I have a confession to make: these first three books comprised some of my reading in 2022. They rank high among my favorite reads. This next came as a huge surprise — Natasha Crain’s Faithfully Different: Regaining Biblical Clarity in a Secular Culture. During 2022 I participated as key note speaker in two Biblical Worldview conferences. I wish I had known of this book before those sessions. It makes the fifth or sixth book I’ve read on this significant topic and it has become my top pick.

Time to introduce two books my wife and I are reading together as part of our devotional time together as a couple. We’re at the start of each one, so they will continue to be a blessing and a challenge to us during the early days of 2023.

The “Introduction” to John Piper’s Spectacular Sins:  And Their Global Purpose in the Glory of Christ has already gripped our hearts and minds. Although this book was published in 2005, its message fits 2020 and beyond in a spectacular fashion. It is a quick read, but hard hitting and pertinent to every Christian pilgrim. It’s tempting to put it away in my backpack to read on Good Friday, but I’m too hooked already to reschedule it in our reading — we’ll continue onward in its pages.

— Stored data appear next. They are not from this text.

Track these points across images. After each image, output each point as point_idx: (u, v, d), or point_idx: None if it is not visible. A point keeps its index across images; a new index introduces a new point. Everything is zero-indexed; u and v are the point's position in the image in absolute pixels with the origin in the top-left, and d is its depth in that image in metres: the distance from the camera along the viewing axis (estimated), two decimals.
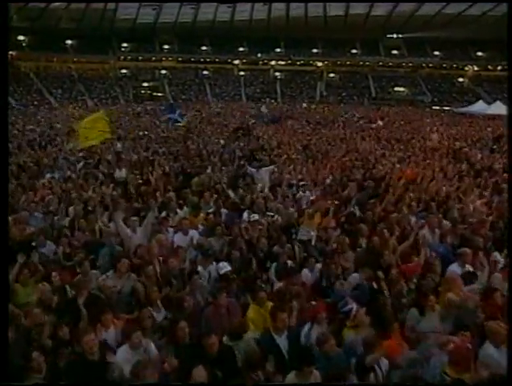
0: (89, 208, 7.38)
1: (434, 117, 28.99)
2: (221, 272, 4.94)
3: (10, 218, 5.94)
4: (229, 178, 9.06)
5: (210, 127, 19.90)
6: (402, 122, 23.66)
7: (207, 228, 6.35)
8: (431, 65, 49.53)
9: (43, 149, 13.58)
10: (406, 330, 4.25)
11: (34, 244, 5.72)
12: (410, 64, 50.16)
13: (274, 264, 5.43)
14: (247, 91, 52.10)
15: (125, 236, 6.02)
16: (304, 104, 38.33)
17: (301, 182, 8.45)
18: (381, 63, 51.15)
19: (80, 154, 12.34)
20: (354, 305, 3.98)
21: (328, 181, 9.21)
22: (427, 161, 11.78)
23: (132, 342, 3.63)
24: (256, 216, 6.47)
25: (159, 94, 49.87)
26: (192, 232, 6.15)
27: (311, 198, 8.16)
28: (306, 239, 5.95)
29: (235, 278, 4.82)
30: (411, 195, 8.35)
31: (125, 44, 52.35)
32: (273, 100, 48.66)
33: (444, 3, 43.24)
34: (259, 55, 54.27)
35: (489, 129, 20.94)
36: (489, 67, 48.21)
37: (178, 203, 7.40)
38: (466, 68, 48.81)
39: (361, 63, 51.79)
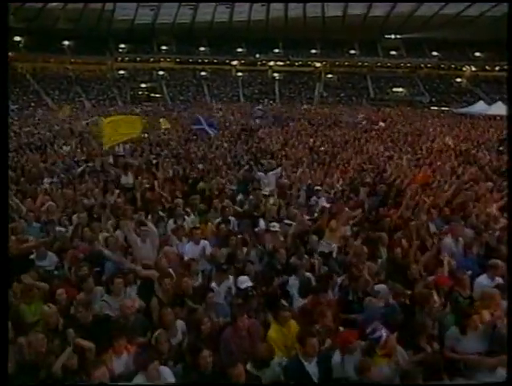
0: (94, 216, 7.00)
1: (435, 117, 28.70)
2: (242, 286, 4.55)
3: None
4: (238, 182, 8.68)
5: None
6: (403, 123, 23.37)
7: (219, 238, 5.98)
8: (429, 66, 49.38)
9: (42, 152, 13.14)
10: (446, 351, 3.91)
11: (32, 257, 5.33)
12: (409, 65, 49.99)
13: (293, 278, 5.07)
14: (245, 92, 51.73)
15: (135, 246, 5.64)
16: (304, 106, 37.94)
17: (315, 188, 8.08)
18: (379, 64, 50.97)
19: (82, 158, 11.94)
20: (384, 333, 3.61)
21: (337, 185, 8.86)
22: (438, 163, 11.47)
23: (149, 374, 3.26)
24: (276, 225, 6.09)
25: (157, 95, 49.43)
26: (204, 242, 5.77)
27: (324, 204, 7.82)
28: (327, 251, 5.57)
29: (254, 295, 4.44)
30: (426, 199, 8.05)
31: (122, 45, 51.82)
32: (271, 101, 48.34)
33: (443, 4, 43.01)
34: (257, 55, 53.93)
35: (492, 130, 20.66)
36: (487, 67, 48.11)
37: (185, 209, 7.02)
38: (464, 69, 48.71)
39: (360, 63, 51.58)
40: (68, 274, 5.22)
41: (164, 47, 53.27)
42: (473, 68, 48.37)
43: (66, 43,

Lest your backpack for your 2023 pilgrimage grow too heavy, I’ll conclude my recommendations with one final volume. Our daughter recommended it, then gifted it to us at Christmas. I really cannot think of a better choice for those who love theopoetry: Wendell Berry’s This Day: Collected & New Sabbath Poems. These contemplative poems arise out of Berry’s weekly Sunday walks. Not a bad idea for a pilgrim to find quiet solitude somewhere in the outdoors, slip this book from the backpack, and read it while perched on a beach, a hillside, a large boulder, or a mountain top.

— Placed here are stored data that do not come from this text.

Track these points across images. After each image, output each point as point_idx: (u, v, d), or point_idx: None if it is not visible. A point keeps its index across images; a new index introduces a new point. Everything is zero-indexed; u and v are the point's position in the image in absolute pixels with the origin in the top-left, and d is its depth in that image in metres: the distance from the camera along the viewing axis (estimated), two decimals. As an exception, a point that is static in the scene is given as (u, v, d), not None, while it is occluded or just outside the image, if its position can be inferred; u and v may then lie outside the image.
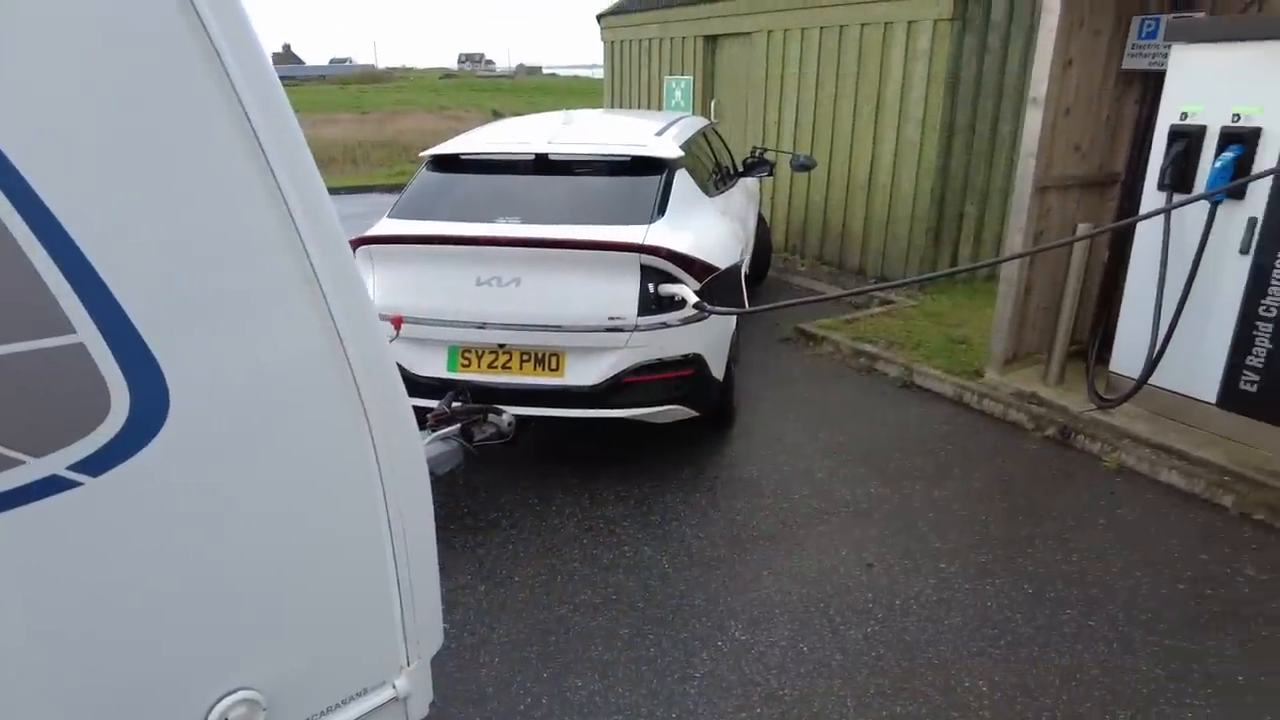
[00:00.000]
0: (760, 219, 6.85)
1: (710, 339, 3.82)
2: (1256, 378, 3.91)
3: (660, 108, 10.13)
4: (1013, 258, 4.68)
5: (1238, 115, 3.76)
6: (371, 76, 68.83)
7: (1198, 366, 4.10)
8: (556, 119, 5.09)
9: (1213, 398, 4.09)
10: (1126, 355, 4.40)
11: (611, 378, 3.60)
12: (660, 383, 3.70)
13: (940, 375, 5.02)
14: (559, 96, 41.28)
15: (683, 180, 4.10)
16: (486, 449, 2.48)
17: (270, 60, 1.03)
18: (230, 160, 1.00)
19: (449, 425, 2.41)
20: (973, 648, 2.84)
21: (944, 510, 3.70)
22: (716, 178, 5.19)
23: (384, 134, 20.16)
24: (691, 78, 9.47)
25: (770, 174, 6.29)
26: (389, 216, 3.94)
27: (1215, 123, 3.85)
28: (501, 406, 2.62)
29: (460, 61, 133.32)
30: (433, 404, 2.60)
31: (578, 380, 3.62)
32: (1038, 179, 4.51)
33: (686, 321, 3.61)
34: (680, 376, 3.72)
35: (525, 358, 3.65)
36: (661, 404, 3.71)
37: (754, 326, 6.08)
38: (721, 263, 3.86)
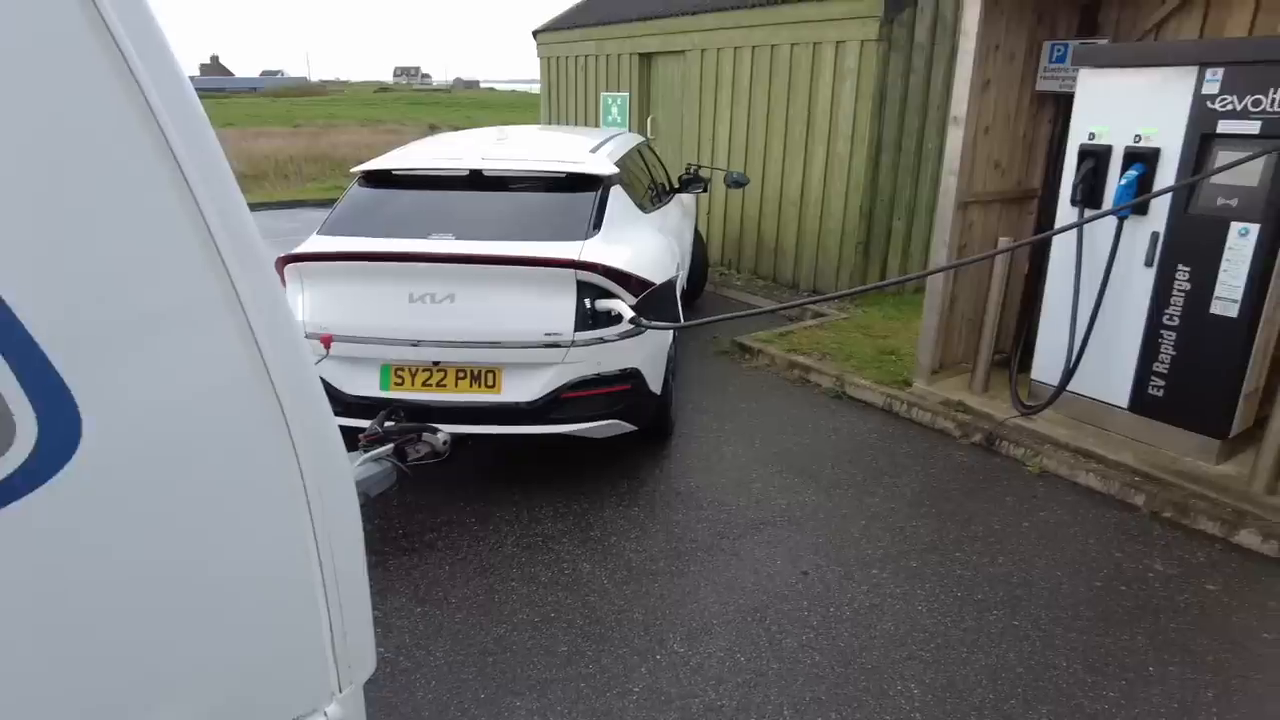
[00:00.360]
0: (697, 234, 6.94)
1: (647, 353, 3.85)
2: (1163, 383, 4.12)
3: (597, 124, 10.19)
4: (937, 271, 4.85)
5: (1139, 136, 3.98)
6: (304, 89, 67.46)
7: (1111, 373, 4.31)
8: (491, 135, 5.10)
9: (1125, 403, 4.30)
10: (1046, 364, 4.59)
11: (549, 393, 3.60)
12: (598, 398, 3.71)
13: (871, 385, 5.15)
14: (497, 111, 41.14)
15: (618, 197, 4.14)
16: (421, 469, 2.46)
17: (182, 67, 1.01)
18: (143, 176, 0.97)
19: (381, 445, 2.39)
20: (904, 652, 2.91)
21: (876, 517, 3.80)
22: (652, 194, 5.25)
23: (317, 148, 19.76)
24: (628, 94, 9.57)
25: (705, 190, 6.39)
26: (319, 233, 3.87)
27: (1120, 143, 4.07)
28: (437, 425, 2.60)
29: (396, 75, 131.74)
30: (365, 424, 2.57)
31: (515, 397, 3.61)
32: (960, 195, 4.70)
33: (623, 336, 3.64)
34: (618, 391, 3.74)
35: (461, 375, 3.62)
36: (600, 419, 3.73)
37: (691, 340, 6.15)
38: (657, 278, 3.90)
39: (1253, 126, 3.60)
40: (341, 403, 3.55)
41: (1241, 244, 3.72)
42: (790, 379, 5.55)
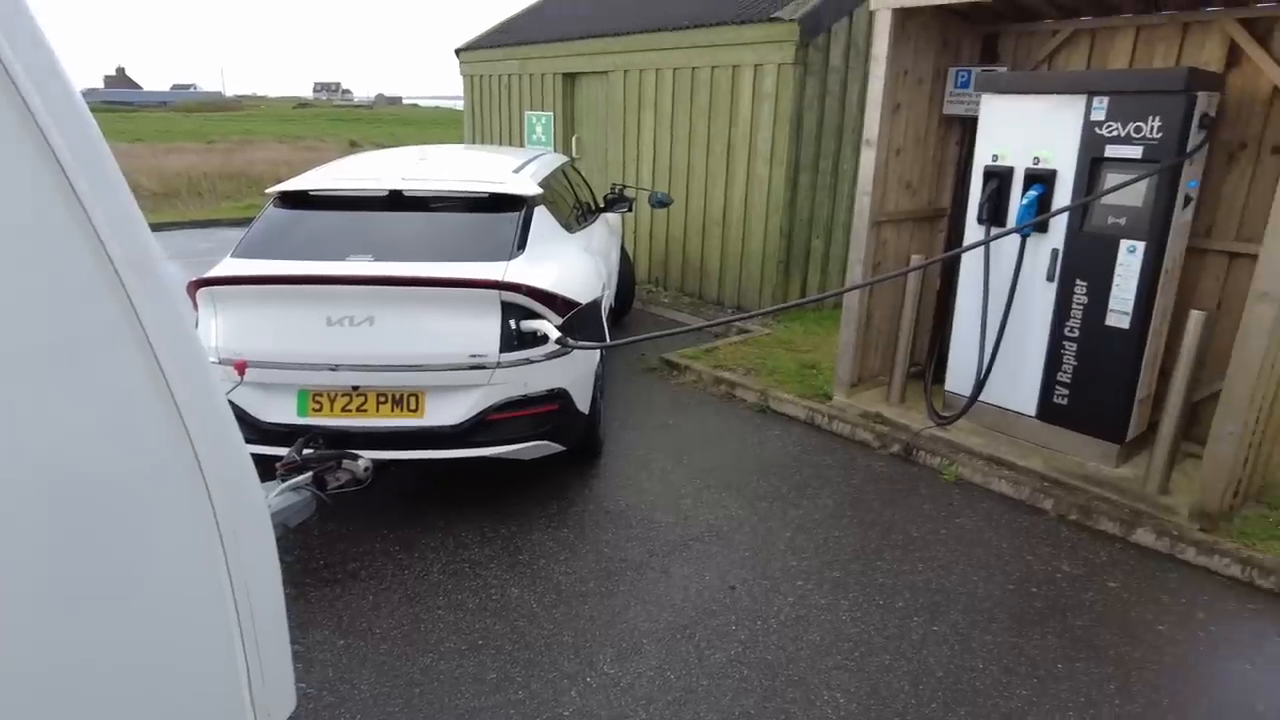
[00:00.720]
0: (623, 253, 6.99)
1: (574, 373, 3.85)
2: (1066, 392, 4.35)
3: (522, 142, 10.18)
4: (853, 288, 5.01)
5: (1038, 158, 4.21)
6: (219, 104, 65.28)
7: (1019, 383, 4.52)
8: (413, 154, 5.04)
9: (1033, 411, 4.51)
10: (959, 375, 4.79)
11: (475, 416, 3.57)
12: (525, 419, 3.69)
13: (794, 399, 5.27)
14: (421, 127, 40.60)
15: (542, 217, 4.14)
16: (343, 496, 2.40)
17: (70, 76, 0.96)
18: (27, 196, 0.93)
19: (300, 474, 2.32)
20: (830, 661, 2.98)
21: (801, 529, 3.88)
22: (577, 214, 5.27)
23: (233, 165, 19.10)
24: (552, 114, 9.59)
25: (630, 210, 6.45)
26: (232, 256, 3.75)
27: (1020, 164, 4.30)
28: (357, 451, 2.55)
29: (315, 90, 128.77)
30: (283, 452, 2.49)
31: (439, 420, 3.56)
32: (874, 214, 4.87)
33: (550, 357, 3.64)
34: (545, 412, 3.73)
35: (382, 399, 3.55)
36: (527, 440, 3.71)
37: (619, 358, 6.17)
38: (583, 297, 3.91)
39: (1135, 151, 3.85)
40: (257, 430, 3.43)
41: (1130, 260, 3.96)
42: (717, 395, 5.63)
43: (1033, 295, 4.36)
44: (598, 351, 4.23)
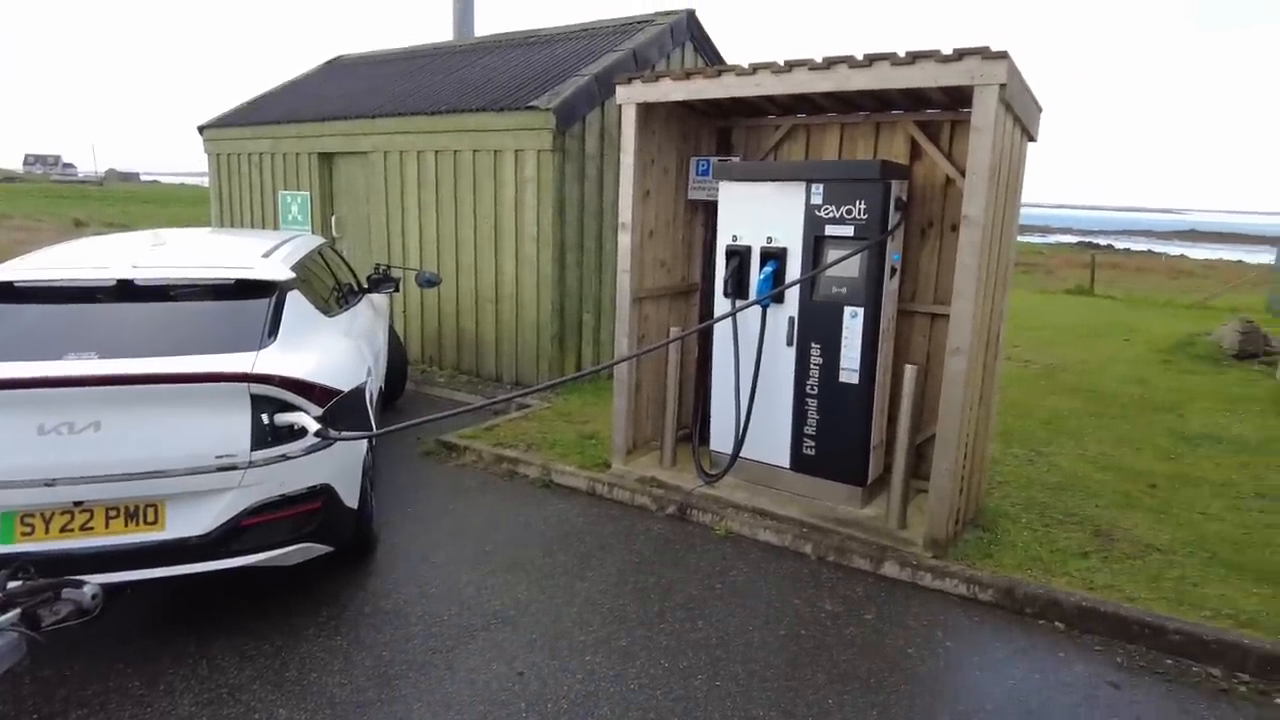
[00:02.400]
0: (393, 334, 6.79)
1: (339, 466, 3.65)
2: (813, 443, 4.80)
3: (276, 223, 9.66)
4: (620, 361, 5.25)
5: (770, 238, 4.71)
6: (-111, 179, 55.52)
7: (774, 438, 4.93)
8: (146, 239, 4.61)
9: (788, 463, 4.92)
10: (722, 435, 5.13)
11: (226, 523, 3.26)
12: (285, 521, 3.43)
13: (574, 471, 5.35)
14: (162, 205, 37.14)
15: (296, 301, 3.94)
16: (64, 632, 2.08)
17: None
18: None
19: (5, 611, 1.98)
20: (620, 732, 2.99)
21: (587, 602, 3.90)
22: (337, 296, 5.07)
23: (-89, 250, 16.24)
24: (309, 194, 9.23)
25: (397, 290, 6.31)
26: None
27: (756, 243, 4.78)
28: (82, 577, 2.22)
29: (28, 163, 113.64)
30: (-23, 590, 2.12)
31: (184, 531, 3.20)
32: (634, 291, 5.16)
33: (310, 451, 3.42)
34: (308, 511, 3.49)
35: (113, 513, 3.14)
36: (289, 544, 3.44)
37: (393, 445, 5.93)
38: (345, 384, 3.74)
39: (848, 230, 4.44)
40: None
41: (854, 324, 4.52)
42: (499, 473, 5.57)
43: (777, 359, 4.81)
44: (365, 441, 4.05)
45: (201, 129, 10.67)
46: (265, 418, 3.29)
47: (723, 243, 4.91)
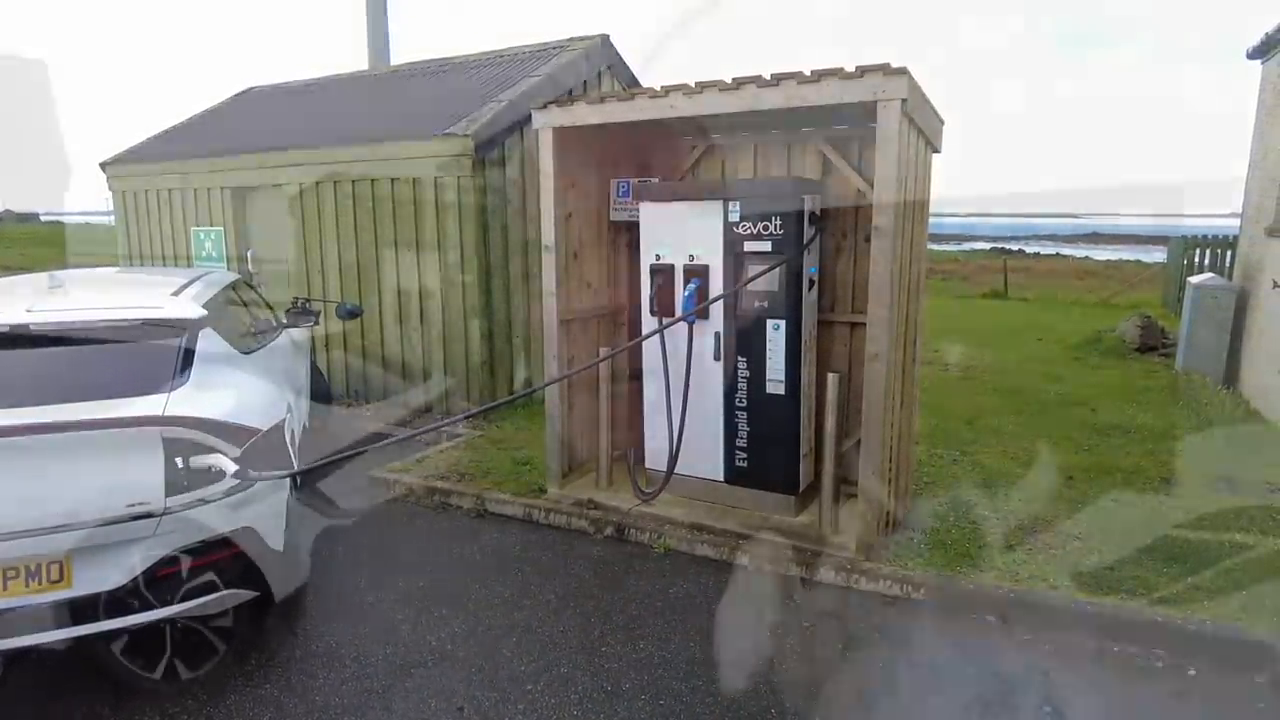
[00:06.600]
0: (315, 369, 6.61)
1: (261, 508, 3.52)
2: (746, 455, 4.86)
3: (190, 261, 9.33)
4: (550, 383, 5.22)
5: (692, 255, 4.78)
6: None
7: (707, 453, 4.97)
8: (42, 281, 4.39)
9: (722, 476, 4.97)
10: (656, 453, 5.14)
11: (140, 575, 3.10)
12: (205, 568, 3.28)
13: (509, 499, 5.29)
14: (63, 248, 35.36)
15: (209, 340, 3.80)
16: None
17: None
18: None
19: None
20: (564, 760, 2.95)
21: (527, 631, 3.85)
22: (254, 333, 4.91)
23: None
24: (223, 229, 8.95)
25: (316, 323, 6.15)
26: None
27: (679, 261, 4.84)
28: (-25, 646, 2.09)
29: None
30: None
31: (92, 587, 3.03)
32: (561, 313, 5.16)
33: (230, 493, 3.29)
34: (230, 556, 3.35)
35: (11, 573, 2.95)
36: (211, 592, 3.29)
37: (320, 482, 5.75)
38: (264, 423, 3.62)
39: (766, 245, 4.54)
40: None
41: (777, 336, 4.61)
42: (430, 506, 5.46)
43: (706, 374, 4.86)
44: (288, 481, 3.92)
45: (104, 165, 10.24)
46: (180, 461, 3.16)
47: (646, 262, 4.96)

A Pilgrim's Manner of Living

The Songs of Ascents in the Psalter comprise a collection of pilgrim songs. I love the titles provided for each of the psalms in Daniel L. Akin, Johnny M. Hunt, and Tony Merida, Exalting Jesus in Psalms 101–150, Christ-Centered Exposition, ed. by David Platt, Daniel L. Akin, and Tony Merida (Nashville, TN: Holman Reference, 2021):

  • The Pilgrims’ Mess (Psalm 120)
  • The Pilgrims’ Help (Psalm 121)
  • The Pilgrims’ Worship (Psalm 122)
  • The Pilgrims’ Longing Look (Psalm 123)
  • The Pilgrims’ Empowering History (Psalm 124)
  • The Pilgrims’ God-Centered Confidence (Psalm 125)
  • The Pilgrims’ Joy (Psalm 126)
  • The Pilgrims’ Dependence (Psalm 127)
  • The Pilgrims’ Family (Psalm 128)
  • The Pilgrims’ Affliction (Psalm 129)
  • The Pilgrims’ Confession (Psalm 130)
  • The Pilgrims’ Humility (Psalm 131)
  • The Pilgrims’ King (Psalm 132)
  • The Pilgrims’ Brothers (Psalm 133)
  • The Pilgrims’ Blessing (Psalm 134)

The New Year offers another new calendar, a fresh set of 365 24-hour days, and many surprises around a number of the twists and turns our paths will take us through. Friends, we’re in foreign territory. We’re resident aliens here on Earth. Jesus Himself said, “I have given them Your word; and the world has hated them, because they are not of the world, even as I am not of the world” (John 17:14). Heaven is our true home and it will be the final stop on our journey as faith pilgrims. That thought stirs a memory from a distant and past milestone in my own life, a milestone year. In 1967 I began the first New Year of my married life by reading John Bunyan’s Pilgrim’s Progress — one of my wife’s gifts to me. We’ve traveled a long way since then, added four children, children’s spouses, fourteen grandchildren, grandchildren’s spouses, and two great-grandchildren. And that doesn’t cover all the travel miles in 44 countries, most of which involved ministry.

My prayer for the New Year is:

Lord, make me the pilgrim You desire that I should be.
Lead me on the paths You desire me to walk.
Keep me faithful to Your Word.
Conform me to my blesséd Savior’s communal attributes.
Bring me safely to my eternal home still singing the pilgrim’s songs.

[1] Okay, my pilot friends (Joe, Paula, and Lionel) certainly think they could manage to land safely — “Sully” Sullenberger’s landing on the Hudson might be presented as evidence. I’d have to think twice before purposefully getting on one of my friends’ planes just to let them prove they could land a 747 in the Alaskan bush — just kidding!